Friendsofcaic, a social media page geared towards spreading avalanche awareness in Colorado, reported the following this morning: 

9 people have been caught in avalanches in the last 7 days. One of those went for a very serious ride in the Gore Range yesterday. Thankfully no one has been seriously injured or worse. New snow and wind have created thick slabs in areas around the state. These slabs are sitting over weaker snow. Don’t let them surprise you. Even a small slide could make for a very bad day.
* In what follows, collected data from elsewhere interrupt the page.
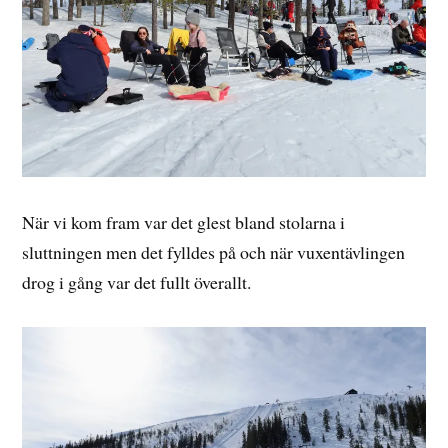
När vi kom fram var det glest bland stolarna i
sluttningen men det fylldes på och när vuxentävlingen
drog i gång var det fullt överallt.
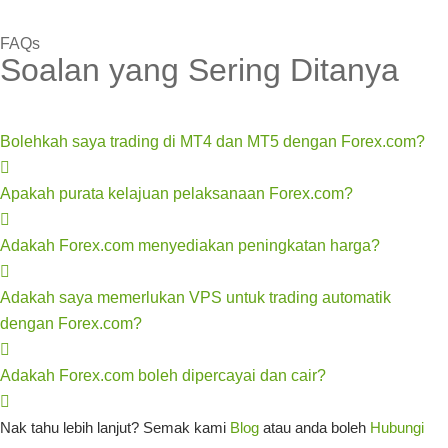
FAQs
Soalan yang Sering Ditanya
Bolehkah saya trading di MT4 dan MT5 dengan Forex.com?
Apakah purata kelajuan pelaksanaan Forex.com?
Adakah Forex.com menyediakan peningkatan harga?
Adakah saya memerlukan VPS untuk trading automatik
dengan Forex.com?
Adakah Forex.com boleh dipercayai dan cair?
Nak tahu lebih lanjut? Semak kami
Blog
atau anda boleh
Hubungi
Winds have transported snow into thick slabs sitting on weak layers near ridgetops, which makes a recipe for disaster. The Colorado Avalanche Information Center wrote in a social media post this morning about the recent Gore Range avalanche:

Two backcountry tourers were caught in an avalanche in steep terrain yesterday in the Gore Range in Summit County. They were climbing up a couloir when they triggered an avalanche 10 feet above them. One person was swept 1000 feet down the couloir. Fortunately, they were not injured and they were able to get back out to the trailhead under their own power.

This avalanche is a prime example of what we have to deal with today and through the weekend. Winds have transported snow into thick slabs near ridgetop. These slabs rest over weaker and softer layers. If you think that you can treat extreme terrain like you did last weekend (when the danger was Low), you may get surprised. Conditions have changed in the last seven days as recent winds redistributed new snow. Adjust your travel plans to the conditions.

The photo below is from a fatal accident on April 15, 2020, in the Gore Range. The accident report read, “The weather for several days before the accident included small amounts of new snow and 20 to 30 mph winds. These are ideal conditions for wind loading.”

As the CAIC advises, conditions in Colorado have changed and avalanches are now possible in steep terrain, meaning that you may have to adjust your travel plans to the current conditions.